Fa riflettere che la storia di questi nove ettari sembra essere attraversata da
un fil rouge: nasce infatti come luogo di “aggregazione” per più mercati di Roma
e oggi vorrebbe tornare a esserlo per la comunità sociale. Ma sembra che, come
per l’esperienza del mercato poi spostato e per la “città dei giovani”, in 23
anni ancora non realizzata, quest’area non trovi un’assegnazione pacifica e
sana.
Se promuovere la cultura, gli spazi di aggregazione oggi diventa una possibilità
appannaggio dei privati, come possiamo esprimere liberamente la nostra voce, la
nostra identità, anche culturale, senza essere costretti a pagare o a essere
identificati con una tessera per accedere agli spazi?
Dove passa il concetto di aggregazione, promozione e crescita dell’individuo, se
nella Capitale trovano sempre maggior spazio solo realtà che concorrono al
profitto e alla privatizzazione?
> Se questa deve essere la città dei giovani, la Giunta ha ascoltato davvero le
> voci dei giovani che quotidianamente vivono la capitale, le loro aspettative
> di vita e le loro esigenze?
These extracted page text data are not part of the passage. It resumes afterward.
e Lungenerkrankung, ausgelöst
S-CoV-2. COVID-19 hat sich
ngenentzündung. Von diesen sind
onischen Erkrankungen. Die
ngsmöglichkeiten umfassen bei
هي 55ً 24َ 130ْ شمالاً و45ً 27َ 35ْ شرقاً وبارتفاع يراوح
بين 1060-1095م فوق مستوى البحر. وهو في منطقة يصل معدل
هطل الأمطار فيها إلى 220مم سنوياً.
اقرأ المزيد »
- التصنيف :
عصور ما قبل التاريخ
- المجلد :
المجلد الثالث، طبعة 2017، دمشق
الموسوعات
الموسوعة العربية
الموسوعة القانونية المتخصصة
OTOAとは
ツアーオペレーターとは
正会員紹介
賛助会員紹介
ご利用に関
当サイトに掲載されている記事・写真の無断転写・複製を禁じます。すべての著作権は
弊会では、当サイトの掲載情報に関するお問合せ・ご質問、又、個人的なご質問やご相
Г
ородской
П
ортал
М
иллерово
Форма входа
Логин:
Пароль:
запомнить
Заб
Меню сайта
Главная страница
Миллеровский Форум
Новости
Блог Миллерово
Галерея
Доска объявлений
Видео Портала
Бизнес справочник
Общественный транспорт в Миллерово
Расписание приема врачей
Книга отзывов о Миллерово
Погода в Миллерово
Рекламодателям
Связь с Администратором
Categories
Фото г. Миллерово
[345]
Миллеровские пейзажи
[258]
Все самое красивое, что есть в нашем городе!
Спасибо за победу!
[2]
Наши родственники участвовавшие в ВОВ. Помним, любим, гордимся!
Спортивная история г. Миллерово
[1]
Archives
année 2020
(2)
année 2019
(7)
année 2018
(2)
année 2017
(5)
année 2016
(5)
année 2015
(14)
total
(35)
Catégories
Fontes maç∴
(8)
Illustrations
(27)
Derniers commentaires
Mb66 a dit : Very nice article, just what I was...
Quanto sia difficile, per alcuni impossibile,
> trovare una camera a un prezzo accessibile, o come sia difficile oggi trovare
> uno spazio di aggregazione dove poter scambiare idee, ragionare insieme,
> liberamente e senza dover dimostrare di appartenere a una determinata fascia
> economica?
Sembra non ci sia spazio per un accesso pubblico e libero agli spazi che
dovrebbero essere di ritrovo, o per lo meno che questa sia la direzione
intrapresa per la città di Roma, destinata così a diventare una città
spersonalizzata, senza identità e uguale a tante altre capitali europee, dove
l’identità di quartiere è estirpata a vantaggio di forma ed estetica.
L’atrofizzazione del pensiero, l’isolamento della persona fino alla creazione di
circoli chiusi ed elitari è quello cui tali iniziative tendono, non altro, e
dovremmo ragionare sul fatto che ciò che è bello agli occhi, non sempre e non
necessariamente lo è davvero in termini di economia umana ed esistenziale.